Kirletenin, meydana gelen zararlardan ötürü genel hükümlere göre de tazminat sorumluluğu saklıdır.
(Ek fıkra : 26/04/2006 - 5491 S.K/19.mad) Çevreye verilen zararların tazminine ilişkin talepler zarar görenin zararı ve tazminat yükümlüsünü öğrendiği tarihten itibaren beş yıl sonra zamanaşımına uğrar.
-
Cevap: Çöp Davası
Oncelikle tesekkur ederim.
Bu maddeye istinaden dava acabilirmiyim ve ceza hukmu varmidir.

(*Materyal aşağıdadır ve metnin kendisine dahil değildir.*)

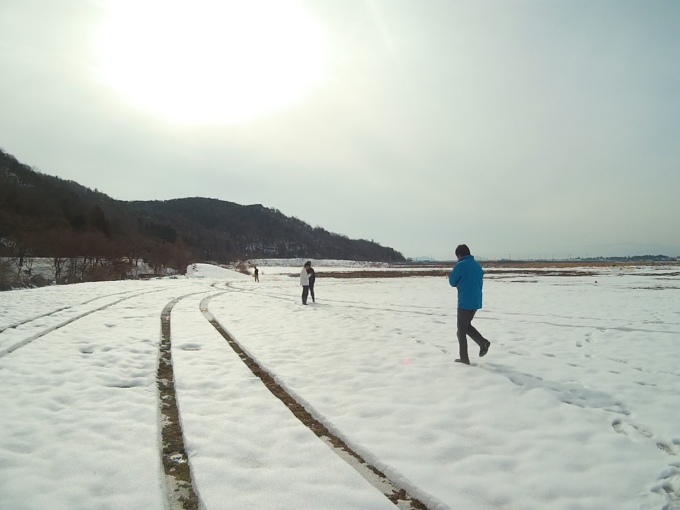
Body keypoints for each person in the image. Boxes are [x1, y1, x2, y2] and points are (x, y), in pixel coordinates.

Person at [448, 244, 490, 365]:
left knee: (461, 331)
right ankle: (482, 343)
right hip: (476, 301)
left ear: (459, 255)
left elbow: (452, 281)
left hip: (464, 302)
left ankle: (465, 358)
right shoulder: (477, 265)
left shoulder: (460, 265)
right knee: (465, 327)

Hani derlerya canima tak etti iste o durumdayim yanlis yapmak istemiyorum sinirlerime hakim olmakta zorlaniyorum bu yuzden kanuni yollari bilmek istedim ve siz hukuk aydinlarina sormak istedim.
Yol gosterirseniz sevinirim
-
Cevap: Çöp Davası
TCK 181. e göre; İlgili kanunlarla belirlenen teknik usullere aykırı olarak ve çevreye zarar verecek şekilde, atık veya artıkları toprağa, suya veya havaya kasten veren kişi, altı aydan iki yıla kadar hapis cezası ile cezalandırılır. Bu maddenin iki, üç ve dördüncü fıkrasındaki fiillerden dolayı tüzel kişiler hakkında bunlara özgü güvenlik tedbirlerine hükmolunur.
Madde gerekçesinde ise; Madde metninde çevrenin kasten kirletilmesi fiilleri suç olarak tanımlanmıştır. Böylece, kişilerin sağlıklı bir çevrede yaşama hakları korunmuş olmaktadır. Maddenin birinci fıkrasına göre, bu suç, atık veya artıkları toprağa, suya veya havaya kasten verilmesiyle oluşur. Ancak, atık ve artıkların ilgili kanunlarla belirlenen teknik usullere uygun olarak doğal ortama bırakılması hâlinde, hukuka aykırı bir davranışın varlığından ve dolayısıyla bu suçun oluştuğundan söz edilemez. Bu teknik usuller, çevreyi korumaya yönelik kanunlarla belirlenmelidir. Ayrıca, kirletme dolayısıyla ceza yaptırımı uygulanabilmesi için, bunun çevreye zarar verecek boyutta olması gerekir. denilmiştir.Yani çevreye zarar verebilecek atıkların ortama verilmesiyle suç oluşuyor. Çevreyi kirletmenin etkileri ise alınan numunenin laboratuvar analiz sonucuna göre değerlendiriliyor. olayınızla ilgili bu raporu görmeden de yorum yapılması gerçekçi olmayacaktır.Ancak belirtmeliyim ki genellikle ceza hukuku bağlamında basit adli para cezalarına hükmedilmesi yaygın bir tutumdur.Ayrıca çevreyi kirletme ile ilgili rastladığım bir çok dosyada gördüklerime dayanarak şunu belirtebilirim; Çevreyi kirletme fiili tespit edildiğinde savcılığa genelde tüzelkişilik aleyhine suç duyurusunda bulunulur. Savcılık ta bu tüzelkişilikteki yetkilileri, (örneğin gemilerde donatan veya gemi sahibi) hakkında dava açılması için iddianame düzenler.